Difficulties in getting access to treatment is still a major problem.

Those seeking help have to go through government clinics to get a referral for an appointment with a psychiatrist but the stigma of being mentally unwell prevents many patients from disclosing their actual problems.

At the workplace, people with mental health issues are unlikely to admit so, again due to the shame attached to it. In most cases, mental health is also not covered under employees’ insurance.

It has been estimated that the economic cost of mental illnesses could be as high as RM105.47bil by 2030.

Depression in the workplace already costs billions of ringgit in absenteeism and presenteeism (the problem of employees being at work but because of their conditions, they are not fully productive).

According to Datuk Dr Andrew Mohanraj, president of Malaysian Mental Health Association and one of the international contributors to the UN Convention on the Rights of Persons with Disabilities, Malaysia needs to widen the leadership in mental health, beyond the scope of the Health Ministry.

He said Malaysia should move more quickly towards the promotion of a compassionate society by destigmatising mental illness, shifting mental health issues to the mainstream, and safeguarding the interest of persons with mental illness and their families.

Like in many other countries, stigma, discrimination and neglect prevent care and treatment from reaching people with mental disorders.

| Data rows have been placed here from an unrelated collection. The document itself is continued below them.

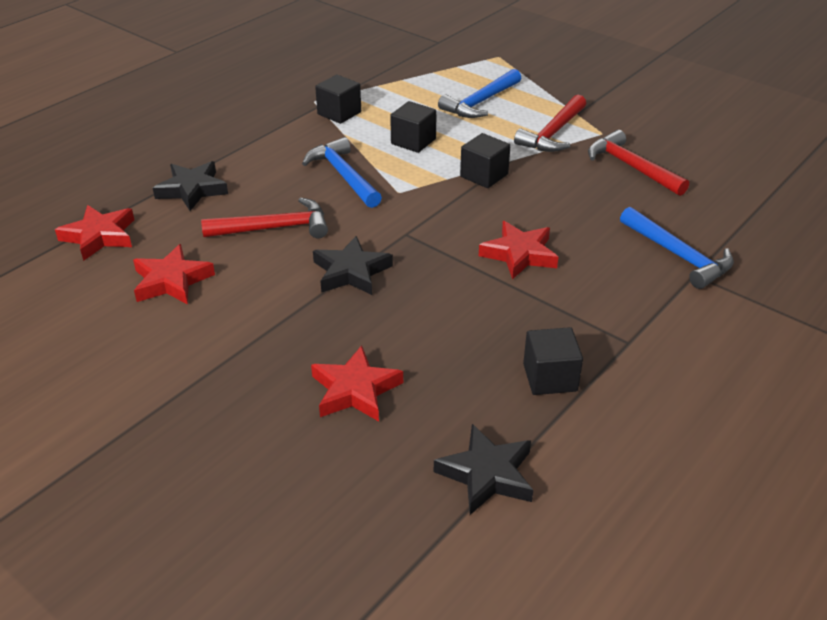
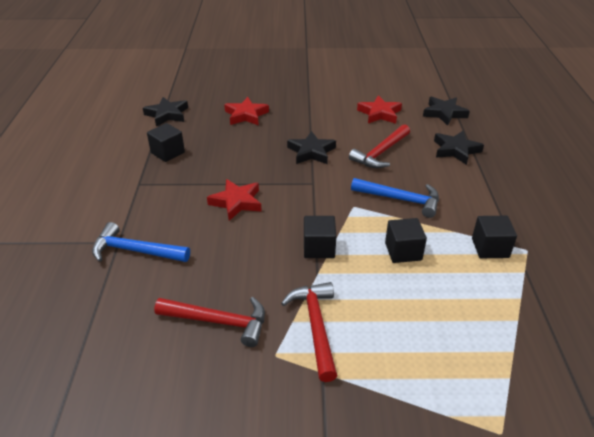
camera: 140 degrees right, 0 degrees up
(99, 236) = (444, 113): red star -> black star
(480, 102) = (417, 330): blue hammer -> none

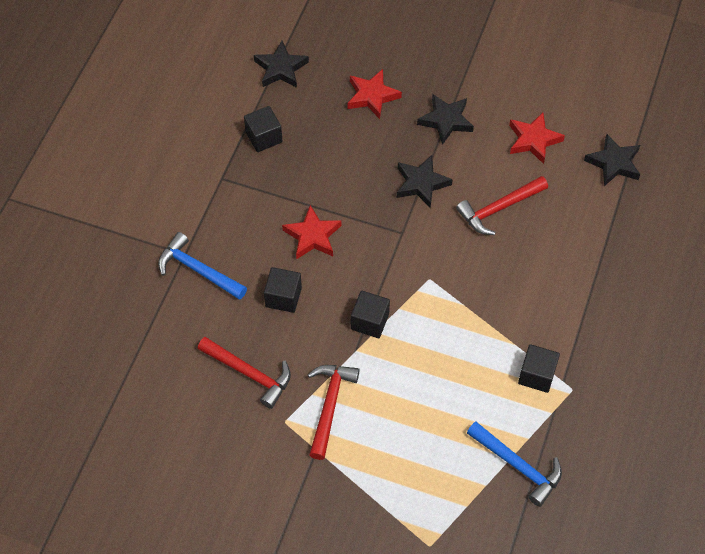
camera: 20 degrees right, 20 degrees up
(401, 199) = (483, 285): blue hammer -> blue hammer (518, 466)
(403, 251) = (449, 352): black cube -> black cube (283, 297)
(456, 150) = (588, 230): black star -> black star (446, 121)

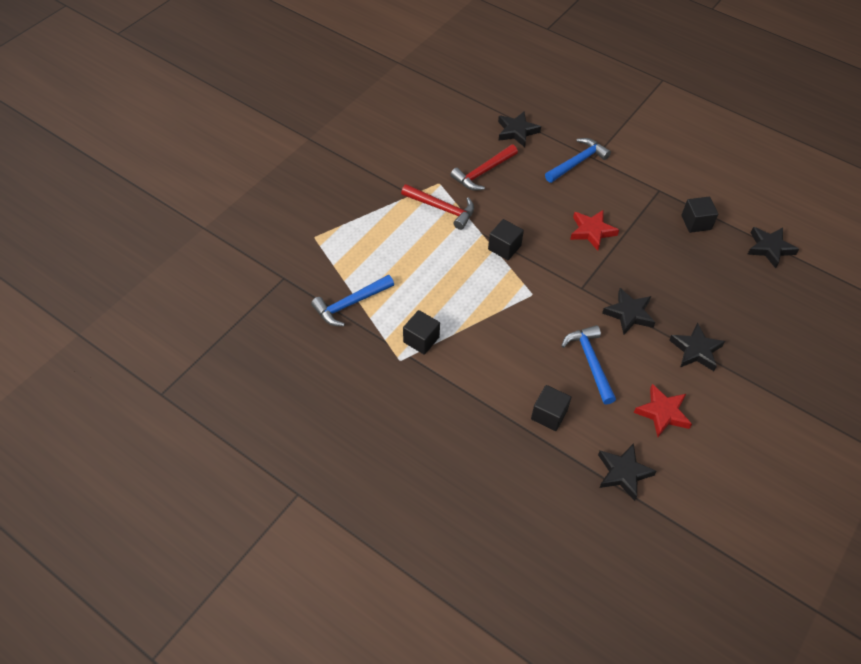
camera: 105 degrees right, 5 degrees down
(158, 351) = (517, 131): none -> black star
(283, 297) = (541, 203): black cube -> black cube (549, 415)
(372, 96) = (731, 303): red star -> none
(498, 209) = (590, 362): red hammer -> blue hammer

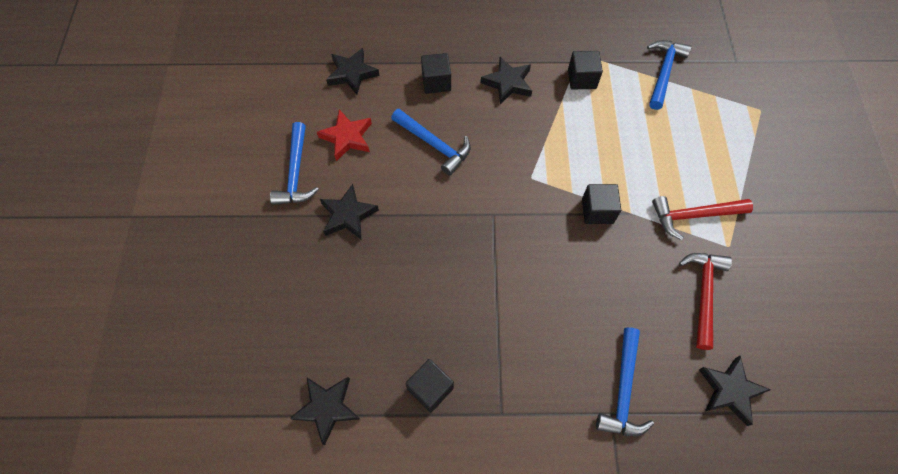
camera: 145 degrees right, 10 degrees up
(592, 231) = (532, 291): red star -> none
(629, 314) = (431, 214): black star -> black star (508, 83)
(724, 408) = (296, 173): none -> blue hammer

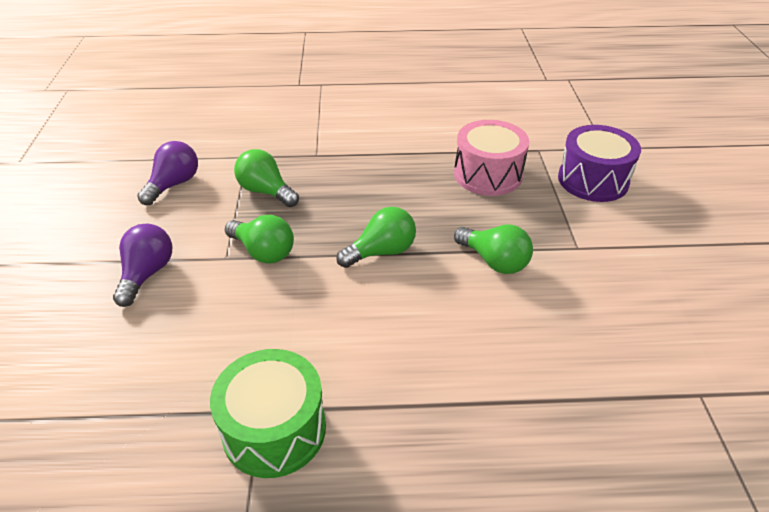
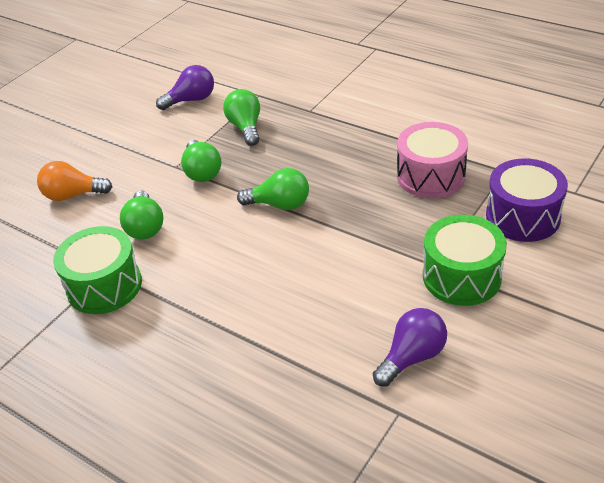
camera: 40 degrees right, 0 degrees up
(121, 341) = (73, 195): none -> orange light bulb
(147, 274) = (122, 158): purple light bulb -> purple light bulb (412, 357)
(494, 261) = (355, 246): green light bulb -> green light bulb (145, 227)
(606, 248) = (461, 276): none -> green drum

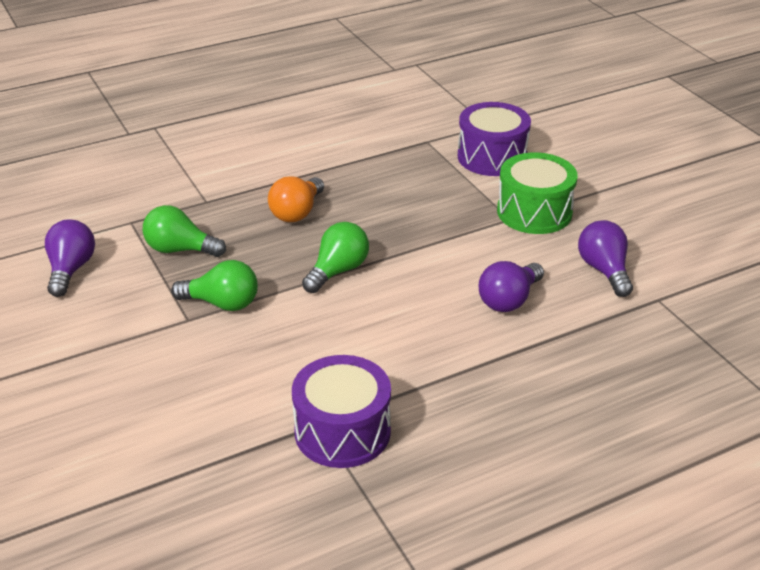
camera: 65 degrees left, 5 degrees down
(73, 195) = (142, 417): orange light bulb -> orange light bulb (297, 212)
(104, 285) = (342, 431): green drum -> purple drum
(145, 227) = (272, 373): green light bulb -> none
(316, 311) = (509, 300): none -> purple light bulb
(430, 176) = (393, 176): pink drum -> none

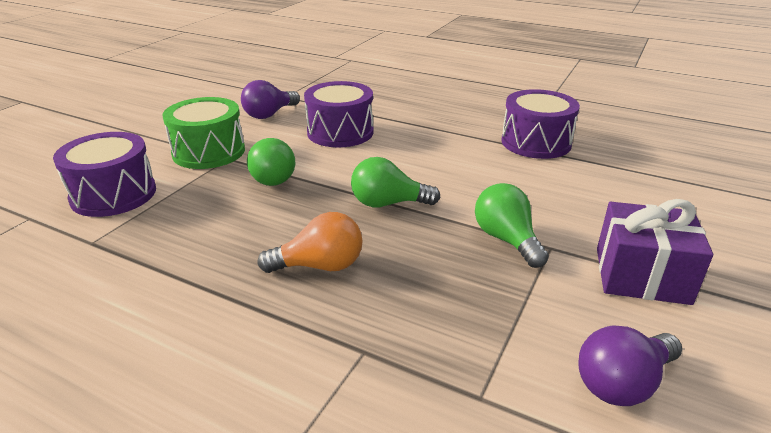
camera: 125 degrees left, 5 degrees down
(108, 341) = (641, 275): none -> purple gift
(180, 249) = (475, 313): green light bulb -> green light bulb (271, 177)
(509, 300) = (340, 132): purple light bulb -> purple drum

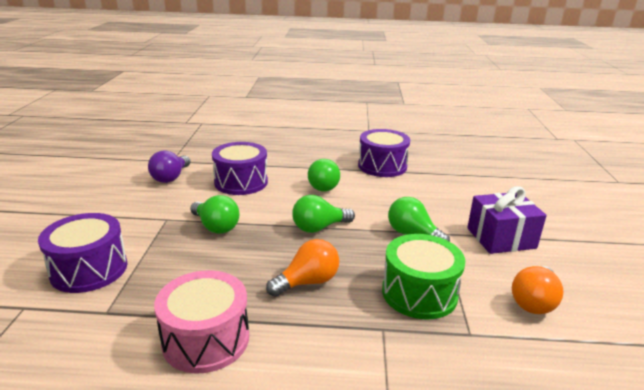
camera: 25 degrees left, 5 degrees down
(157, 300) = (206, 339): none -> pink drum
(209, 152) = (145, 217): green drum -> green drum (419, 293)
(438, 154) = (325, 186): none -> green light bulb
(622, 383) = (534, 302): purple light bulb -> orange light bulb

To take a holistic approach and tailor appropriate inclusive interventions, associations representing mental health patients and their families must be involved in the conversations concerning access to appropriate health care and the right to living lives with dignity.

On the plus side, Dr Andrew said it was heartening to see celebrities, politicians and even royalty coming out to support efforts to destigmatise mental illness.

In Australia, mental health has become such a big issue that there are even ministers holding the portfolio in two states, while others have commissioners for mental health and ombudsman-type bodies.

In Thailand, there is a director-general for mental health but in Malaysia there is not even a division for this in the Health Ministry.

Perhaps, it is better that representation is reflected at our highest law-making body – Parliament.

Traditionally, Malaysia has one seat in Dewan Negara reserved for a representative of organisations for those with physical disabilities.

It is time to expand this to at least two representatives from physical disability associations and one from the mental health sector.

The upper house would provide the space for a dignified representation and better decision-making processes concerning mental health issues and care for this segment of society.

Media consultant M. Veera Pandiyan likes this observation by Johann Wolfgang von Goethe: We do not have to visit a madhouse

to find disordered minds; our planet is the mental institution of the universe. The views expressed here are entirely the writer’s own.